TASK INSTRUCTIONS >> Reproduce all of the lines below verbatim, keeping every character unchanged.
====== DATA IN THIS EXERCISE ======
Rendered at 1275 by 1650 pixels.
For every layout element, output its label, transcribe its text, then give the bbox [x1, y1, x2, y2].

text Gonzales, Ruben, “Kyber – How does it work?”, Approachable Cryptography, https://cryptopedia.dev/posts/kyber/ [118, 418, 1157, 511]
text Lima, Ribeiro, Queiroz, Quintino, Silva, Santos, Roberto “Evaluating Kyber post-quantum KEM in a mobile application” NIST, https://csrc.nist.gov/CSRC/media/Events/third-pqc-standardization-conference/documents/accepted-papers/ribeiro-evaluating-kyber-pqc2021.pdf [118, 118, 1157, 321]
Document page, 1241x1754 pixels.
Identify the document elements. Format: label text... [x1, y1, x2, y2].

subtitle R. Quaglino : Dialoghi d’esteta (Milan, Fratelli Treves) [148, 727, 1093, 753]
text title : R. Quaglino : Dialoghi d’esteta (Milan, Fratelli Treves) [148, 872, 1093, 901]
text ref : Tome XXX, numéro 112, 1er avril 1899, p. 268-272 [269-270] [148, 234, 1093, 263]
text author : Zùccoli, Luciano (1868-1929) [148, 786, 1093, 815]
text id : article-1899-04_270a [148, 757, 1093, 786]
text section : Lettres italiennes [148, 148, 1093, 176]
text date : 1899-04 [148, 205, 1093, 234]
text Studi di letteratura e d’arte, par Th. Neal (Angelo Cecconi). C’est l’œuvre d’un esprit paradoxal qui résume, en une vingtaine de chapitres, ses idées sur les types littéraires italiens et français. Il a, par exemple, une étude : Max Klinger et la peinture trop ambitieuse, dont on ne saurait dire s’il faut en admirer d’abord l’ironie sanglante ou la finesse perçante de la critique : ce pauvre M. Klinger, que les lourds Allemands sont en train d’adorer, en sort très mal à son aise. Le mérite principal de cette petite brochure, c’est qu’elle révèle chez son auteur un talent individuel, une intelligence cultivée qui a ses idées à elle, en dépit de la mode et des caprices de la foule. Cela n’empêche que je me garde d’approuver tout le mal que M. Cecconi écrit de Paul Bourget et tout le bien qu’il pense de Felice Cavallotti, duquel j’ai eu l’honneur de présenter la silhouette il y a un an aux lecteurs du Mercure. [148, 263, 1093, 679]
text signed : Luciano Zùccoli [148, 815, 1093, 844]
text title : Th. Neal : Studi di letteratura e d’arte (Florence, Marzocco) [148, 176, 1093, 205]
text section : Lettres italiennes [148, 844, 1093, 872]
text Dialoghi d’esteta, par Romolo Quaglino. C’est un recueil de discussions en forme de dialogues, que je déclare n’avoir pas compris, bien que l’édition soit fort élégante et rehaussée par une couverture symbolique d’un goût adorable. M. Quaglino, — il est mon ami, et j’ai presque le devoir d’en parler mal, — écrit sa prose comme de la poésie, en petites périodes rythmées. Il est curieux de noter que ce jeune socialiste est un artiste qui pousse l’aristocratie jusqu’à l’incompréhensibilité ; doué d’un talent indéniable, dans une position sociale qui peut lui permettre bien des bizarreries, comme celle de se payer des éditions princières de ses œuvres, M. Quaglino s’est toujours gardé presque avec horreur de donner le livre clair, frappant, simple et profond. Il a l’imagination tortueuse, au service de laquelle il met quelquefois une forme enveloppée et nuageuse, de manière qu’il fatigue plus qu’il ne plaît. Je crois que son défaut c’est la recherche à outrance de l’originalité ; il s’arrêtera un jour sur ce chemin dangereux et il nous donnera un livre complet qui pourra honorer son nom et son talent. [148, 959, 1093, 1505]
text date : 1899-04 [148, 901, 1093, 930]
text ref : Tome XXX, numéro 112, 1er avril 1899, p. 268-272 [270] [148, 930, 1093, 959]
======
EXERCISE SOLUTION >>
Rendered at 1275 by 1650 pixels.
For every layout element, output its label, transcribe its text, then give the bbox [x1, y1, x2, y2].

text Gonzales, Ruben, “Kyber – How does it work?”, Approachable Cryptography, https://cryptopedia.dev/posts/kyber/ [118, 418, 1157, 511]
text Lima, Ribeiro, Queiroz, Quintino, Silva, Santos, Roberto “Evaluating Kyber post-quantum KEM in a mobile application” NIST, https://csrc.nist.gov/CSRC/media/Events/third-pqc-standardization-conference/documents/accepted-papers/ribeiro-evaluating-kyber-pqc2021.pdf [118, 118, 1157, 321]
Document page, 1241x1754 pixels.
Identify the document elements. Format: label text... [x1, y1, x2, y2].

subtitle R. Quaglino : Dialoghi d’esteta (Milan, Fratelli Treves) [148, 727, 1093, 753]
text title : R. Quaglino : Dialoghi d’esteta (Milan, Fratelli Treves) [148, 872, 1093, 901]
text ref : Tome XXX, numéro 112, 1er avril 1899, p. 268-272 [269-270] [148, 234, 1093, 263]
text author : Zùccoli, Luciano (1868-1929) [148, 786, 1093, 815]
text id : article-1899-04_270a [148, 757, 1093, 786]
text section : Lettres italiennes [148, 148, 1093, 176]
text date : 1899-04 [148, 205, 1093, 234]
text Studi di letteratura e d’arte, par Th. Neal (Angelo Cecconi). C’est l’œuvre d’un esprit paradoxal qui résume, en une vingtaine de chapitres, ses idées sur les types littéraires italiens et français. Il a, par exemple, une étude : Max Klinger et la peinture trop ambitieuse, dont on ne saurait dire s’il faut en admirer d’abord l’ironie sanglante ou la finesse perçante de la critique : ce pauvre M. Klinger, que les lourds Allemands sont en train d’adorer, en sort très mal à son aise. Le mérite principal de cette petite brochure, c’est qu’elle révèle chez son auteur un talent individuel, une intelligence cultivée qui a ses idées à elle, en dépit de la mode et des caprices de la foule. Cela n’empêche que je me garde d’approuver tout le mal que M. Cecconi écrit de Paul Bourget et tout le bien qu’il pense de Felice Cavallotti, duquel j’ai eu l’honneur de présenter la silhouette il y a un an aux lecteurs du Mercure. [148, 263, 1093, 679]
text signed : Luciano Zùccoli [148, 815, 1093, 844]
text title : Th. Neal : Studi di letteratura e d’arte (Florence, Marzocco) [148, 176, 1093, 205]
text section : Lettres italiennes [148, 844, 1093, 872]
text Dialoghi d’esteta, par Romolo Quaglino. C’est un recueil de discussions en forme de dialogues, que je déclare n’avoir pas compris, bien que l’édition soit fort élégante et rehaussée par une couverture symbolique d’un goût adorable. M. Quaglino, — il est mon ami, et j’ai presque le devoir d’en parler mal, — écrit sa prose comme de la poésie, en petites périodes rythmées. Il est curieux de noter que ce jeune socialiste est un artiste qui pousse l’aristocratie jusqu’à l’incompréhensibilité ; doué d’un talent indéniable, dans une position sociale qui peut lui permettre bien des bizarreries, comme celle de se payer des éditions princières de ses œuvres, M. Quaglino s’est toujours gardé presque avec horreur de donner le livre clair, frappant, simple et profond. Il a l’imagination tortueuse, au service de laquelle il met quelquefois une forme enveloppée et nuageuse, de manière qu’il fatigue plus qu’il ne plaît. Je crois que son défaut c’est la recherche à outrance de l’originalité ; il s’arrêtera un jour sur ce chemin dangereux et il nous donnera un livre complet qui pourra honorer son nom et son talent. [148, 959, 1093, 1505]
text date : 1899-04 [148, 901, 1093, 930]
text ref : Tome XXX, numéro 112, 1er avril 1899, p. 268-272 [270] [148, 930, 1093, 959]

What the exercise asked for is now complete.